Неожиданно послышался звонкий шлепок оплеухи и под ногами зазвенела какая-то заковыристая железка, а неприметный дядька резко шарахнулся в сторону и быстро затерялся среди покупателей.
– Сумку разрезать хотел, – подсказал маэстро Салазар с довольной ухмылкой. – Каков наглец!
Я только головой покачал, поскольку приближения уличного воришки попросту не заметил. Тот оказался на диво ловок и вполне мог добраться до убранных в саквояж кошелей.
– Не иначе барышник навёл! – встревоженно заозирался по сторонам Уве.
– Навёл-навёл, – согласился с этим предположением Микаэль. – Но что уж теперь? Таковы правила игры. Не зевайте!
Долго извозчика не искали – на небольшой площади клиентов дожидались открытые и закрытые портшезы, коляски и кареты. Нам даже выбирать не пришлось – сновавший по толпе в поисках клиентов мальчишка-зазывала сам углядел нас и привёл к одному из экипажей. Столковаться с извозчиком о стоимости проезда получилось без всякого труда, и вскоре мы уже покинули рыночную округу и неспешно катили в плотном потоке карет, возов и верховых.
Не слишком широкая улица влилась в рассекавший город на южную и северную части Староимперский тракт, и с холма открылся вид на серую громаду монастыря Поступи Пророка, немного левее сверкала позолотой шпиля центральная башня Ангельской цитадели, а в стороне над морем черепичных крыш высились корпуса императорского дворца и вспухал огромный купол кафедрального собора, рвалась к небу его колокольня.
Уве даже рот разинул от изумления.
– Великолепно! – негромко выдохнул он. – Просто великолепно!
Тракт пошёл вниз, и нас вновь окружили фасады выходивших на него особняков, но школяр так дальше и ехал всю дорогу под впечатлением от увиденного. Когда экипаж миновали треугольную площадь святого Марка, где по-прежнему в окружении фургонов стояли цветастые шатры циркачей, я привстал и оглядел улицу, которая отсюда просматривалась до самого моста. К распахнутым воротам монастыря стекались прихожане, и было их для буднего дня вовсе даже немало.
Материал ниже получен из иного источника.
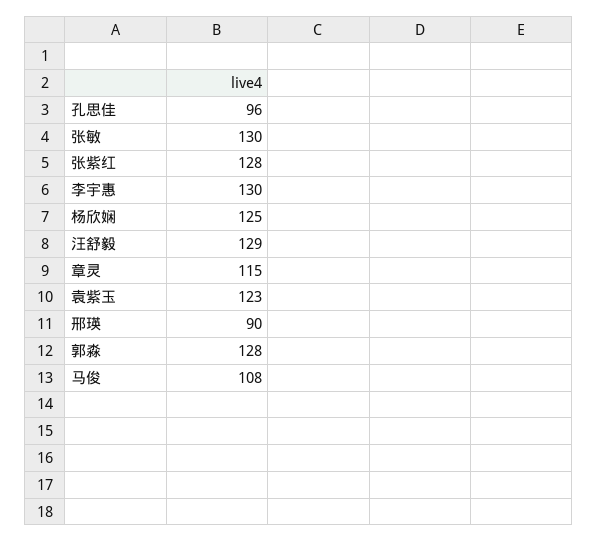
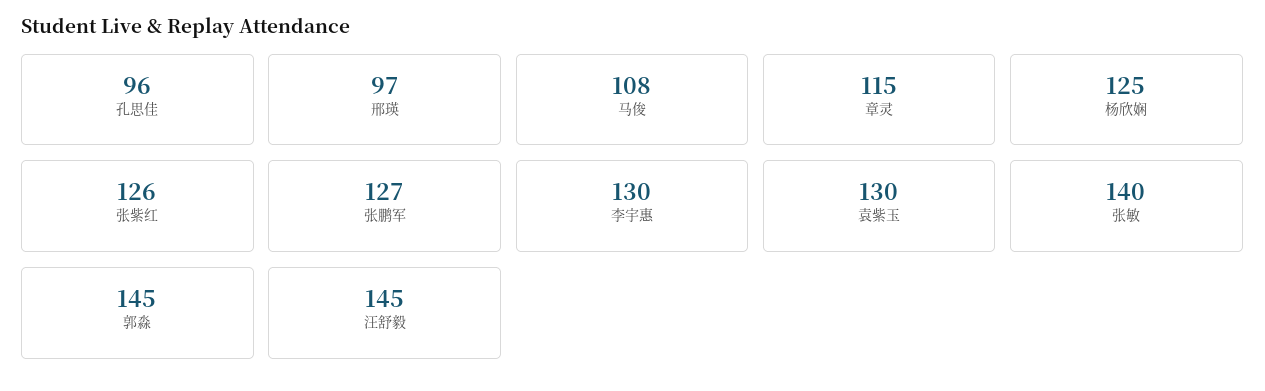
  {
    "孔思佳": 96,
-   "张敏": 130,
+   "张敏": 140,
-   "张紫红": 128,
+   "张紫红": 126,
    "李宇惠": 130,
    "杨欣娴": 125,
-   "汪舒毅": 129,
+   "汪舒毅": 145,
    "章灵": 115,
-   "袁紫玉": 123,
+   "袁紫玉": 130,
-   "邢瑛": 90,
+   "邢瑛": 97,
-   "郭淼": 128,
+   "郭淼": 145,
-   "马俊": 108
+   "马俊": 108,
+   "张鹏军": 127
  }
Пожалуй, больше собиралось только на службу в кафедральный собор.
– Хорошо, что вчера сюда не пошли, – сказал, проследив за моим взглядом, маэстро Салазар. – Представляешь, какое там столпотворение каждое воссияние?
Я лишь кивнул, а когда извозчик остановился у обочины, сразу предупредил Уве:
– От меня ни на шаг. Если потеряешься, встречаемся у ворот.
– Потеряюсь? – протянул Уве с нескрываемой обидой.
– Потеряешься! – не стал смягчать я формулировок и посмотрел на Микаэля.
Тот задумчиво дёрнул себя за ус и решил:
– Схожу в то заведение, где мы с Гансом сидели.
– А стоит ли?
– Ненадолго, буду ждать вас здесь.
Я пригрозил ему пальцем, ухватил Уве под руку и потянул школяра к воротам. А пройдя через них, двинулся в обход очереди, медленно продвигавшейся к главному входу в храм.
Для мирян была открыта лишь внутренняя площадь монастыря, со всех сторон её окружали стены и хозяйственные постройки, Уве быстро огляделся и лихорадочно зашептал мне на ухо:
– Магистр! Магистр! А где древо, под которым проповедовал Пророк?
– Позже! – отмахнулся я, направляясь к боковому входу, через который внутрь запускали наиболее состоятельных прихожан. Гульден, с весомым звоном упавший в ящик для пожертвований, сразу отнёс нас в разряд таковых, и молоденький послушник с доброжелательной улыбкой посторонился, освобождая проход.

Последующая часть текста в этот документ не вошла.